Afghanistan Crops.png

Sample Activities

  • Support anchor firms to co-create upgrading strategies, so that they can exert a pull factor that would result in the systemic growth of the value chains.
  • Enable anchor firms to penetrate new markets by facilitating their participation in international trade events.
  • Provide technical services, including food safety training and certifications, packaging design, and optimization of agro-processing lines.
  • Facilitate access to finance, both debt and equity, establishing partnerships to reduce the cost and time of transport.
  • Promote the delivery of private sector agricultural extension services.
  • Give 10,000 individuals from the poorest households across Afghanistan the opportunity to participate in community work. These activities will be prioritized by community leaders and could include cleaning irrigation canals, repairing roads, preparing land for crop production, or supporting other community efforts. This emergency relief food-for-work activity will last three months, generating about 720,000 days of work and providing food for approximately 80,000 individuals.

Select Results

  • Pivoted from a value chain development activity to a humanitarian assistance program, following the fall of the Afghan government in August 2021.
  • Procured $10 million worth of agricultural inputs and foodstuffs, and engaged 55,000 rural households to address food insecurity.
  • Assisted 55,000 rural households in the form of crop production inputs and food for work assistance.
  • Produced 45,000 metric tons of wheat, 30,000 metric tons of vegetables, 11,000 metric tons of rice, and 15,000 metric tons of legumes—enough to feed 600,000 individuals for a six-month period.
  • Generated 100,000 man/days of work, resulting in the rehabilitation of 1,277 kilometers of irrigation canals, 17 karezes, 147 springs, 33,389 contour trenches, and built 258 check dams.
  • As part of its COVID-19 response, the project invested $77,000 to incentivize exports through new routes and transport means, resulting in 92 shipments to Canada, the United States, Australia, Germany, Saudi Arabia, and Japan worth $4.5 million (a 58:1 return on investment).

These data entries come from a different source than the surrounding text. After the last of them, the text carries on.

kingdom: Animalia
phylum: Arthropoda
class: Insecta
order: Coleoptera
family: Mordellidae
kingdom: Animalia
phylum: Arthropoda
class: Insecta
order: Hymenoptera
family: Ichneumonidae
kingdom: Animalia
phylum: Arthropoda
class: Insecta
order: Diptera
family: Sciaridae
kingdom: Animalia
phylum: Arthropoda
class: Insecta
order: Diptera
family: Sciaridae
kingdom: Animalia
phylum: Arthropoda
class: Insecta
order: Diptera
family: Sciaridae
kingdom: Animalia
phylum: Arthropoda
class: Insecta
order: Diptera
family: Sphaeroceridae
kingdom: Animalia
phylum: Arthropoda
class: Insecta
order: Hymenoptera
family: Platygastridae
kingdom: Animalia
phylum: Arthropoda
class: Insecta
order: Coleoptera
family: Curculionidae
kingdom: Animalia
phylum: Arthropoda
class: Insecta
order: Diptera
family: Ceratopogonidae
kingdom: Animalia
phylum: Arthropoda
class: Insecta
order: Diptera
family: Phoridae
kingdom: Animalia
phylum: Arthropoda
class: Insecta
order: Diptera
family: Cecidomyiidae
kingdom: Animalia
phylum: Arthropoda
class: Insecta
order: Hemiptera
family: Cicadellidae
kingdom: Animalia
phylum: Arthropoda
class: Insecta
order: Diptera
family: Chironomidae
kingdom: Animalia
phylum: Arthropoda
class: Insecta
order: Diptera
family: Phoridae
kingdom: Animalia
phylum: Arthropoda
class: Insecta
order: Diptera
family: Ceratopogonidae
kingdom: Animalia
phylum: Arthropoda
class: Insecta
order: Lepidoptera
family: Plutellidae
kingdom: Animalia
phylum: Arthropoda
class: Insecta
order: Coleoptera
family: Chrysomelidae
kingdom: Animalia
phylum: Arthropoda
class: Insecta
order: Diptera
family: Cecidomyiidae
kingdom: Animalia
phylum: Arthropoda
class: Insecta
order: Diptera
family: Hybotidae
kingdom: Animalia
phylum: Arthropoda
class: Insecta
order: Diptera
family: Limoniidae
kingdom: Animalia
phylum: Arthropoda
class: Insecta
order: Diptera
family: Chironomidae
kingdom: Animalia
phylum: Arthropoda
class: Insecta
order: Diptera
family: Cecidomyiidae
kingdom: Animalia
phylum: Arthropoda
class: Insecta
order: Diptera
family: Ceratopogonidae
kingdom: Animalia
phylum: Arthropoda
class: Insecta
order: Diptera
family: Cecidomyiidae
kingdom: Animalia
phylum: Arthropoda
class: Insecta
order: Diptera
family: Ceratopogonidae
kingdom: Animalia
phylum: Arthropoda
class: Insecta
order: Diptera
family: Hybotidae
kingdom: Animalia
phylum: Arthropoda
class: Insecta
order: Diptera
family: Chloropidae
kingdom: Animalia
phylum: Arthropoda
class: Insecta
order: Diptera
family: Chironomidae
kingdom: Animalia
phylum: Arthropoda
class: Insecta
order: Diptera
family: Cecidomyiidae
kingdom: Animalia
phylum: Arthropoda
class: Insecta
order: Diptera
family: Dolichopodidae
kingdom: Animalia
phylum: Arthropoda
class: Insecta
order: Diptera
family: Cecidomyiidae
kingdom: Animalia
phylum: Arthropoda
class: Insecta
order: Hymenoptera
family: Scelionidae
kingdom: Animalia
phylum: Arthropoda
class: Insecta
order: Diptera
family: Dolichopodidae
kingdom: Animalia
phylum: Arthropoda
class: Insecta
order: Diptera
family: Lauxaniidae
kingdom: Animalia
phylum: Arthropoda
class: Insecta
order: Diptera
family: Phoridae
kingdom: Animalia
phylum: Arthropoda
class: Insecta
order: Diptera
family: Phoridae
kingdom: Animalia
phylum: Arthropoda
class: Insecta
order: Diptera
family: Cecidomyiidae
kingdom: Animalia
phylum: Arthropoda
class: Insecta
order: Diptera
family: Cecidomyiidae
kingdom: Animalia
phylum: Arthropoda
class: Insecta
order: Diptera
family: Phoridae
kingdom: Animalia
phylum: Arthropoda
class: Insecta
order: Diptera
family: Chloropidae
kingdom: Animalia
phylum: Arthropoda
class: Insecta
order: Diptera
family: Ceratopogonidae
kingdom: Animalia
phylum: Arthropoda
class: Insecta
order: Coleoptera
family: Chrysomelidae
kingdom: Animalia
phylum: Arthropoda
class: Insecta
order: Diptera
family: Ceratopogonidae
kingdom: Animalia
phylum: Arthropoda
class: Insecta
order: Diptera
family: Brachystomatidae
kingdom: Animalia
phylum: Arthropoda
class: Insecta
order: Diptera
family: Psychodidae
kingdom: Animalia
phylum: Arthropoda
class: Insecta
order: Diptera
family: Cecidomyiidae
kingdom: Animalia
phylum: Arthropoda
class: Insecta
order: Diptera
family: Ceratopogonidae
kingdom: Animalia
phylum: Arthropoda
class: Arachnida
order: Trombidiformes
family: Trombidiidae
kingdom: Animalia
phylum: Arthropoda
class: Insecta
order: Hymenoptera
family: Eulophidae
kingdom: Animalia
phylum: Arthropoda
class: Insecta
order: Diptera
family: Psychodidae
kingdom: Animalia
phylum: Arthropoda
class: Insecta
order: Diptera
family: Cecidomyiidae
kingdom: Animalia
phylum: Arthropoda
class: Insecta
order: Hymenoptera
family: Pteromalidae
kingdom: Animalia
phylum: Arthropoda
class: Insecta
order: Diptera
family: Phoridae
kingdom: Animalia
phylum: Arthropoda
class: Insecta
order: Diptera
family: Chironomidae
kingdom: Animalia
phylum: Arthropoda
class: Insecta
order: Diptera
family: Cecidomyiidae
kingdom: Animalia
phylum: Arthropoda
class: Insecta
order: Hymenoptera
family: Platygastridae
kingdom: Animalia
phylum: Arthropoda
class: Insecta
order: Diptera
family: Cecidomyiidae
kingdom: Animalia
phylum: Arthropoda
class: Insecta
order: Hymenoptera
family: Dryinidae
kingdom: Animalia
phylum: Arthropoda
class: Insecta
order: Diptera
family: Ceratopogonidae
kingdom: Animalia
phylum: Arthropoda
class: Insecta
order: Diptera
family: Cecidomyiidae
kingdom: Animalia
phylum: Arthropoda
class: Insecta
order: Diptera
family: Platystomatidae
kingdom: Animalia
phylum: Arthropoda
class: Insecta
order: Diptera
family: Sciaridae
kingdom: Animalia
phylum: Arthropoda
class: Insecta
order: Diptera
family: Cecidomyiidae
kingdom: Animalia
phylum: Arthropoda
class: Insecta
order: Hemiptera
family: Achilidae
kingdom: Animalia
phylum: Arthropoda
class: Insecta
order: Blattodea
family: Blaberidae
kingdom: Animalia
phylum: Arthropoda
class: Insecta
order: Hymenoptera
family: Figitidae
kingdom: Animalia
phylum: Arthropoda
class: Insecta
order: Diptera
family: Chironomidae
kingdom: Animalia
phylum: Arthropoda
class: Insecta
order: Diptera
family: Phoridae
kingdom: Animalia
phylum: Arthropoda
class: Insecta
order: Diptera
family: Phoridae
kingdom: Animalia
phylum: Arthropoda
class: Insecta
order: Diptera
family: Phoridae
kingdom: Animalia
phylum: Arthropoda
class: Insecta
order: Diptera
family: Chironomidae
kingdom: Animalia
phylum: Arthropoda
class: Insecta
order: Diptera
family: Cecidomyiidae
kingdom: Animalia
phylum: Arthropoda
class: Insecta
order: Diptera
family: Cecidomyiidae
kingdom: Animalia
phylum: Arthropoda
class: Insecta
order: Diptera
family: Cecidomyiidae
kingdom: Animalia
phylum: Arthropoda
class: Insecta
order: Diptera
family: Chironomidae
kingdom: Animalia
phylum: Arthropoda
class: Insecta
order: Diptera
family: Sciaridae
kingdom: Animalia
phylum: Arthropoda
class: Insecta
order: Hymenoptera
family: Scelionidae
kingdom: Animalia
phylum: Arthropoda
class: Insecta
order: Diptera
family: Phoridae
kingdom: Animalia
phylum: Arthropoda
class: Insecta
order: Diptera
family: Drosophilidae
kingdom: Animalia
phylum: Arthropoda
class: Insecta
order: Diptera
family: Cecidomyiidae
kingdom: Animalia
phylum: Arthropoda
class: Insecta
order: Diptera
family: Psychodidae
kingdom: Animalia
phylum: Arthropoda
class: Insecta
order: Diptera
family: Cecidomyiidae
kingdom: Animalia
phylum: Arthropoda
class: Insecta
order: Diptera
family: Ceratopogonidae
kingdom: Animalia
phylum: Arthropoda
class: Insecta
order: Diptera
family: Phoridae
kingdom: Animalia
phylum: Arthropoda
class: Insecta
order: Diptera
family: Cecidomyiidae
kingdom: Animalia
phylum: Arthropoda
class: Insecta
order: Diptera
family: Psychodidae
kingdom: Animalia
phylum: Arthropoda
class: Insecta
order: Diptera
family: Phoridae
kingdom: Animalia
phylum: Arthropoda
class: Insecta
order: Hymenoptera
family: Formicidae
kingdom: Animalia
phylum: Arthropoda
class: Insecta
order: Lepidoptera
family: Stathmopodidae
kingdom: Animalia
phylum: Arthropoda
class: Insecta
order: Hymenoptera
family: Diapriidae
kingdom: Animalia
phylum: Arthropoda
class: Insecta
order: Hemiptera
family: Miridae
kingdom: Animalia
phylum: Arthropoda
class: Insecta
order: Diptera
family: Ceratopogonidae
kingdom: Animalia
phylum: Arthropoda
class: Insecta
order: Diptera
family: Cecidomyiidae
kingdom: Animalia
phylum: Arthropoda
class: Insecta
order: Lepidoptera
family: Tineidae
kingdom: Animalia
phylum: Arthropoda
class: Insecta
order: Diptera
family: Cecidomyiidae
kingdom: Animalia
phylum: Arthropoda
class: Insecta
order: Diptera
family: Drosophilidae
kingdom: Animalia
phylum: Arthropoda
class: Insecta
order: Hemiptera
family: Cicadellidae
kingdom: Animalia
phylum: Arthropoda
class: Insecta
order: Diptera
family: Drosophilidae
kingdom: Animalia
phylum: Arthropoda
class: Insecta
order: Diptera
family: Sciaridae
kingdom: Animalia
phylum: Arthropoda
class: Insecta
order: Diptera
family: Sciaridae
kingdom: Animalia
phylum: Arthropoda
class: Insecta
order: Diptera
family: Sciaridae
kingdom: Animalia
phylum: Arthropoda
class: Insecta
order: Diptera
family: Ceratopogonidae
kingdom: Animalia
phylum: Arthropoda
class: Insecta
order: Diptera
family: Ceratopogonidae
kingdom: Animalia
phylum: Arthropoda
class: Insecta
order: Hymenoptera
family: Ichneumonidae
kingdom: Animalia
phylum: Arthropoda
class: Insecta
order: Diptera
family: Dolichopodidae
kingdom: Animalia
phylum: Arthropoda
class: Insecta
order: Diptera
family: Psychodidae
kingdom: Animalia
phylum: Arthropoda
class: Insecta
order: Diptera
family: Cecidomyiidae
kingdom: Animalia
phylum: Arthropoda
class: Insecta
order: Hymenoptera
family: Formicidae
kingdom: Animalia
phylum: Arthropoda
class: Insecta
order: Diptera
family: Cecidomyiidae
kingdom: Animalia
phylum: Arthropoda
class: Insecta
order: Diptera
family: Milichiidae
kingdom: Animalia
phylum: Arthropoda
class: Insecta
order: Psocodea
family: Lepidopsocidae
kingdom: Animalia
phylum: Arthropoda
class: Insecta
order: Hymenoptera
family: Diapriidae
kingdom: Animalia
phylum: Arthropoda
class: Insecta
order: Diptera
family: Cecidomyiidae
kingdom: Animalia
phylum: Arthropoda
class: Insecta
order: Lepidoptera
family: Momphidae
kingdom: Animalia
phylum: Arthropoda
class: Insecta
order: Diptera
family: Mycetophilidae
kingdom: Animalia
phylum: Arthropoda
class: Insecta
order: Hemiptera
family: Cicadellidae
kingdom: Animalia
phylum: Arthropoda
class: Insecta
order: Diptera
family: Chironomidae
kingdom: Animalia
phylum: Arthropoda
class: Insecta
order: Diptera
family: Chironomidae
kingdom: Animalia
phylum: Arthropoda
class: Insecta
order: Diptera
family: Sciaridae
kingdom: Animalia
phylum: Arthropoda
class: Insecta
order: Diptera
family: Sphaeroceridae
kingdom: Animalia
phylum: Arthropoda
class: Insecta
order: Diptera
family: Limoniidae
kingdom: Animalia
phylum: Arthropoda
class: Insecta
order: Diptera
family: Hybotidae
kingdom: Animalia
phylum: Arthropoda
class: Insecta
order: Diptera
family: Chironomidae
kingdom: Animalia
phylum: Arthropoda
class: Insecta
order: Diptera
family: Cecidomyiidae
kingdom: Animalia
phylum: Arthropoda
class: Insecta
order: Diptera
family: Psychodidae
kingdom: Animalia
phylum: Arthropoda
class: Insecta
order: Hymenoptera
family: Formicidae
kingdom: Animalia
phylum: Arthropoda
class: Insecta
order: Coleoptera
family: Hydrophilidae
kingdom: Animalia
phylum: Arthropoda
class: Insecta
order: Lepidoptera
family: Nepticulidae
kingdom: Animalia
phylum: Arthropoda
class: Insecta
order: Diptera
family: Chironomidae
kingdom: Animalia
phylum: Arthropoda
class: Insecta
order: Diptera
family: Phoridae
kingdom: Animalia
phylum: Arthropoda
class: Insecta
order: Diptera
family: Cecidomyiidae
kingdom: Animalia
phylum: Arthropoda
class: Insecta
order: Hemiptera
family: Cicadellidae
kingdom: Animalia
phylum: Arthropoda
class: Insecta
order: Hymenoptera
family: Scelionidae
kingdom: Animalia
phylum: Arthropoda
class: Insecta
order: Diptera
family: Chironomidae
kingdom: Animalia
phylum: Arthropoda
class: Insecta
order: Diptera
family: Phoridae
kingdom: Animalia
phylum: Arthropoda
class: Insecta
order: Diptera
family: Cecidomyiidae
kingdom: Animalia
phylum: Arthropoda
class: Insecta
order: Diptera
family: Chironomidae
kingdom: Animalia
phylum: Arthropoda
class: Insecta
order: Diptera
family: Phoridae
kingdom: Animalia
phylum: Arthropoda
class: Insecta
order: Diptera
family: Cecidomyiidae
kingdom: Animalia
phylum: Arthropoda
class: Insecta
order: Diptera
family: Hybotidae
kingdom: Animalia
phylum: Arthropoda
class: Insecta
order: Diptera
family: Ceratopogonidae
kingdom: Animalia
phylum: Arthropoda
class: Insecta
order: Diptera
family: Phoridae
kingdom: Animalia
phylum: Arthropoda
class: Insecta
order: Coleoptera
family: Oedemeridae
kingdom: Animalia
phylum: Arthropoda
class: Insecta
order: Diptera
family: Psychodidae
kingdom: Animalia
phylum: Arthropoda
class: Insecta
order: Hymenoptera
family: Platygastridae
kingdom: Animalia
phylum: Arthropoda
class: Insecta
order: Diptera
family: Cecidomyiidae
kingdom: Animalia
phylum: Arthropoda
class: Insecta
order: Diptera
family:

These and other pre-COVID activities resulted in $6.4 million in additional investment in agriculture and $10.6 million in incremental exports.
  • Sponsored the first Afghanistan National Young Innovators in Agriculture Competition.
  • Established partnerships with 259 agribusinesses.
  • Facilitated $196 million in sales of firms and farms.
  • Assisted in the investment of $23 million.
  • Enabled firms in accessing $17 million in business loans.
  • Assisted 19,500 farmers (30 percent women and 35 percent young people) to access modern production and quality-enhancing technologies.
  • Facilitated an 18 percent increase in household income.
  • Facilitated a 24 percent increase in the production of key products.
  • Trained 6,322 individuals.
  • Helped create 1,075 new full-time employment jobs.